Murkowski, a Republican who was re-elected in November, was one of the deciding votes in blocking the repeal attempt in late July. One of several reasons she cited for her consistent ‘no’ votes was the lack of proper procedure in running the repeal through committees.
The Senate is set to go back into session Sept. 5. Hearings in the Health, Education, Labor and Pensions Committee will begin that morning with a presentation from commissioners or directors of insurance from across the country, Murkowski said.
Later that week the HELP Committee will host a panel of governors. More hearings will follow, Murkowski, a member of the committee, said.
“We’re going to be looking at the very immediate issues that need to be addressed,” she said. “In other words, you have an individual market that is not on a sustainable path. We’re seeing more and more insurance providers that are leaving states altogether. To start with, the effort is going to be to look at a short-term fix for the cost-share subsidies.”

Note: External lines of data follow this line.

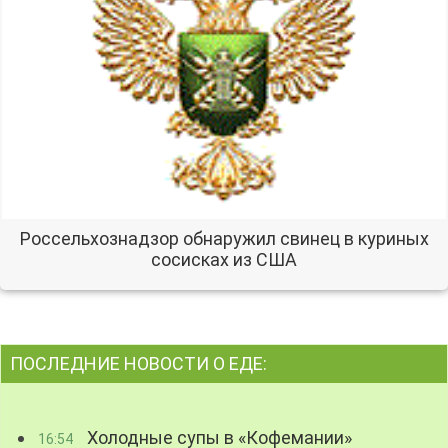
Россельхознадзор обнаружил свинец в куриных
сосисках из США
ПОСЛЕДНИЕ НОВОСТИ О ЕДЕ:
Холодные супы в «Кофемании»
16:54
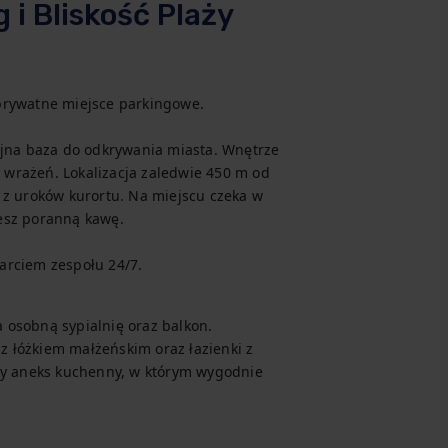
 i Bliskość Plaży
prywatne miejsce parkingowe.

na baza do odkrywania miasta. Wnętrze 
m wrażeń. Lokalizacja zaledwie 450 m od 
 z uroków kurortu. Na miejscu czeka w 
esz poranną kawę.

arciem zespołu 24/7.
osobną sypialnię oraz balkon. 
z łóżkiem małżeńskim oraz łazienki z 
ny aneks kuchenny, w którym wygodnie 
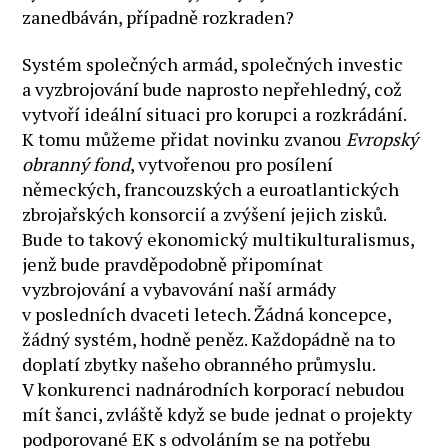
zanedbáván, případně rozkraden?
Systém společných armád, společných investic
a vyzbrojování bude naprosto nepřehledný, což
vytvoří ideální situaci pro korupci a rozkrádání.
K tomu můžeme přidat novinku zvanou
Evropský
obranný fond
, vytvořenou pro posílení
německých, francouzských a euroatlantických
zbrojařských konsorcií a zvýšení jejich zisků.
Bude to takový ekonomický multikulturalismus,
jenž bude pravděpodobně připomínat
vyzbrojování a vybavování naší armády
v posledních dvaceti letech. Žádná koncepce,
žádný systém, hodně peněz. Každopádně na to
doplatí zbytky našeho obranného průmyslu.
V konkurenci nadnárodních korporací nebudou
mít šanci, zvláště když se bude jednat o projekty
podporované EK s odvoláním se na potřebu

Murkowski said one of the most important changes she is pushing for is more flexibility for states under what is called the 1332 waiver, a section of the Affordable Care Act designed to provide states the ability to restructure aspects of the health coverage systems.
“Alaska is the only state that at this time has been granted a 1332,” Murkowski said. “It is one of the reasons that we’re seeing Premera come back with recommended (rate) decreases while every other state is seeing increases.”
Murkowski noted that the decreases in Premera’s insurance premium rates are not entirely due to the 1332 waiver. She said she also is concerned that health insurance costs have dropped in part because fewer Alaskans are seeking medical care.
“The reason we fear they’re accessing less care is because they may have premium support assistance but they still can’t afford the out-of-pockets,” Murkowski said. “People, who even though they may have insurance, they’re deductibles are so high that they’re deferring care.”
Murkowski said one of her focuses moving forward will be not only to look into decreasing insurance costs but also reducing health care costs.
“Where we never got to in this whole discussion was that both the ACA and then what the Republican proposal was, was all focused on coverage instead of ‘What are we doing to actually reduce the cost of care?’” she said. “Because one would think if you can reduce the cost of care, then perhaps your insurance would go down and that might actually be affordable too.”
Since the final vote on what became known as the “skinny repeal,” Murkowski said she has been involved in many conversations with both Republicans and Democrats as well as House members regarding how the issue can be moved forward in a joint effort.
“This can’t be a Republican proposal and expect that we’re going to make it,” Murkowski said. “It cannot be just the Senate acting on its own. If we’re going to be serious about any aspect of this advancing, we’ve got to be at the table, Republicans and Democrats, working with our colleagues on the House side. There are some interesting alliances that have already been built, and I’m proud to be part of many of these in the mix.”